───── Source excerpt ─────
Python Code for PDF Merge and Orientation

API reference: data/upload, pdf/validate, pdf/compose, pdf/orientation, data/download/pdf

import requests
import time

API_URL = "https://api.maradocs.io/v1"
headers = {"Authorization": f"Bearer {WORKSPACE_SECRET}"}

def poll(url, job_id):
    while True:
        r = requests.get(f"{url}/{job_id}", headers=headers).json()
        if r["status"] == "complete":
            return r["response"]["response"]
        time.sleep(1)

# 1. Upload and validate both PDFs
with open("doc1.pdf", "rb") as f1, open("doc2.pdf", "rb") as f2:
    up1 = requests.post(f"{API_URL}/data/upload", headers=headers, files={"file": f1}).json()
─────
- Directions
1. In the PDF merge code, how long does the poll function wait between status checks?
2. Pick up the PDF merge and orientation code after its last line and write the next part.
───── Records provided ─────
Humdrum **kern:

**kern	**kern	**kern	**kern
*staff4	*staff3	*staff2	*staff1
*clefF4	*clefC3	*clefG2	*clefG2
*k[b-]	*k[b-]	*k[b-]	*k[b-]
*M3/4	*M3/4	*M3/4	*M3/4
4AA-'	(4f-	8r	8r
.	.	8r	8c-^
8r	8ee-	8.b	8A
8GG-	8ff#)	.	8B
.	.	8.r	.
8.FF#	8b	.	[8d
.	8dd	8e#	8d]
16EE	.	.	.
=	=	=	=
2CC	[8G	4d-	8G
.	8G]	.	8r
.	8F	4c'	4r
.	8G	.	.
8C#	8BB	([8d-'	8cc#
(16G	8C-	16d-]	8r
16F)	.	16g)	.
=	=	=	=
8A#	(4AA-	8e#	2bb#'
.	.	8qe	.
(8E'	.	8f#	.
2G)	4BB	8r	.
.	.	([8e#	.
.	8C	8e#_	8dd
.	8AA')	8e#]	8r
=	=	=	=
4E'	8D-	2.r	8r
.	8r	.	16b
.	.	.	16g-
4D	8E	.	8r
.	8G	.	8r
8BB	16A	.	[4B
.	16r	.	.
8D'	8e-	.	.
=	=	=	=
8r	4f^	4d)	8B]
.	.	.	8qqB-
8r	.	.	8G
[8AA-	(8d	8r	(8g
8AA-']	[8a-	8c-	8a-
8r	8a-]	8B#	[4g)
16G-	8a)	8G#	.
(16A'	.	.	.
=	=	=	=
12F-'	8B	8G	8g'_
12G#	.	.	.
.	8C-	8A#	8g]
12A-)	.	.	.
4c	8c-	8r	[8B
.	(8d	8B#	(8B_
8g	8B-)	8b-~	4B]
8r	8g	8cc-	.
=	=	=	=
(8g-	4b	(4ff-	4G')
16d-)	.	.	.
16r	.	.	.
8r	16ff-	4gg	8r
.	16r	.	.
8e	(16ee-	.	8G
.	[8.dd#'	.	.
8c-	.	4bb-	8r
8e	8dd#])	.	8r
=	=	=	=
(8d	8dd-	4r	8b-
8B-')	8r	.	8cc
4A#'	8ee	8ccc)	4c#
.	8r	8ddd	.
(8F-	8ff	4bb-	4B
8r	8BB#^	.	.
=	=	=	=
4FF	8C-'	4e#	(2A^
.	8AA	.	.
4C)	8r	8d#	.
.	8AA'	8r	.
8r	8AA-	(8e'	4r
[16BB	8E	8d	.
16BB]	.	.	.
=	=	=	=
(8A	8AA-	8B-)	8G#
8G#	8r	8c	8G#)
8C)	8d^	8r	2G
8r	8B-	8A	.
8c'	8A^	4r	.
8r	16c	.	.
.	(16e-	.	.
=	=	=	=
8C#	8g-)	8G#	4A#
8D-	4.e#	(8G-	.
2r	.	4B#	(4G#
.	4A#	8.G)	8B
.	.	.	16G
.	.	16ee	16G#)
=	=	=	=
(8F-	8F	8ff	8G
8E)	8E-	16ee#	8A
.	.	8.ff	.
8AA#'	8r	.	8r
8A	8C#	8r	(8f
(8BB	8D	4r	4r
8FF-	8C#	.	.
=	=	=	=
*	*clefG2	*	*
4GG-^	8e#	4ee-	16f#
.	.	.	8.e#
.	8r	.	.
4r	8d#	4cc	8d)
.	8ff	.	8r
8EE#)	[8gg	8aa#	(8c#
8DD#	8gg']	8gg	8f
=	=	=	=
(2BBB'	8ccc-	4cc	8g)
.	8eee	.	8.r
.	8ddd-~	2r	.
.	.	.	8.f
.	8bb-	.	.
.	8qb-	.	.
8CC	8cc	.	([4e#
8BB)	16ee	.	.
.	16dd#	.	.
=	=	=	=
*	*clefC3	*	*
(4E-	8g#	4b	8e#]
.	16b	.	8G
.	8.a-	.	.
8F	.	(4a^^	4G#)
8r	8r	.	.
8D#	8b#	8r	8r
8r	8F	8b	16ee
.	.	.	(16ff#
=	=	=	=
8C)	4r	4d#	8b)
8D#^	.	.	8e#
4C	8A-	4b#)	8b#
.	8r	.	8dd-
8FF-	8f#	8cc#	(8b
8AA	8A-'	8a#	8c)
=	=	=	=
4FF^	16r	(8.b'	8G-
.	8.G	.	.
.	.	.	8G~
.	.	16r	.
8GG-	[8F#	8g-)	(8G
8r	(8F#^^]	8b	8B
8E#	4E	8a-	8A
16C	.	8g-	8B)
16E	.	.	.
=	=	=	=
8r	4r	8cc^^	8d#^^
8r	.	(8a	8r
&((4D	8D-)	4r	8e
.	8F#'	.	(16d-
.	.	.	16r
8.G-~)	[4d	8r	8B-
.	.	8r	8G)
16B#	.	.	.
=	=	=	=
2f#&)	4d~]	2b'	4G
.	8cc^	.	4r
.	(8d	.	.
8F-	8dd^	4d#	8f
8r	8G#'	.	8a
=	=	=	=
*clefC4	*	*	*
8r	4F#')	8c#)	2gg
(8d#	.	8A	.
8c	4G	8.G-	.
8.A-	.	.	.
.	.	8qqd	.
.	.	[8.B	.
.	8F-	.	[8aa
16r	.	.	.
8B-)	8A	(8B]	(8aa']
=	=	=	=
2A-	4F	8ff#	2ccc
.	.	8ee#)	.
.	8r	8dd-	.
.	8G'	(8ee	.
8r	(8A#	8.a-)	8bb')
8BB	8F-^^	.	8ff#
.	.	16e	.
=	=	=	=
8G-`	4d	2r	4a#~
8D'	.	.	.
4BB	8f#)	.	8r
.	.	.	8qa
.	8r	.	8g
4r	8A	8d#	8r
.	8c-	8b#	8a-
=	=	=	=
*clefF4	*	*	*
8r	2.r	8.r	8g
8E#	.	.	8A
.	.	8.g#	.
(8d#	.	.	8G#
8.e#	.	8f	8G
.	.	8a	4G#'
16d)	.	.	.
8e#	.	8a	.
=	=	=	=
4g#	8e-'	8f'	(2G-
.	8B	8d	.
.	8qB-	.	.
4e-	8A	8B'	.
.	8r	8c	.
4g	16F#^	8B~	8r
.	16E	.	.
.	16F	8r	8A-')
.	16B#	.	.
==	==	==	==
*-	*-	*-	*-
─────
- Final answers
1. One second.

2.
    up2 = requests.post(f"{API_URL}/data/upload", headers=headers, files={"file": f2}).json()
v1 = requests.post(f"{API_URL}/pdf/validate", headers=headers,
    json={"unvalidated_file_handle": up1["unvalidated_file_handle"]}).json()
v2 = requests.post(f"{API_URL}/pdf/validate", headers=headers,
    json={"unvalidated_file_handle": up2["unvalidated_file_handle"]}).json()
pdf1 = poll(f"{API_URL}/pdf/validate", v1["job_id"])["pdf_handle"]
pdf2 = poll(f"{API_URL}/pdf/validate", v2["job_id"])["pdf_handle"]

# 2. Compose (merge/split)
compose = requests.post(f"{API_URL}/pdf/compose", headers=headers,
    json={"pdfs": [{"pdf_handle": pdf1, "pages": [{"page_number": 0}, {"page_number": 2}]}, {"pdf_handle": pdf2}]}).json()
composed = poll(f"{API_URL}/pdf/compose", compose["job_id"])

# 3. Orientation, 4. Download
orient = requests.post(f"{API_URL}/pdf/orientation", headers=headers,
    json={"pdf_handle": composed["pdf_handle"]}).json()
oriented = poll(f"{API_URL}/pdf/orientation", orient["job_id"])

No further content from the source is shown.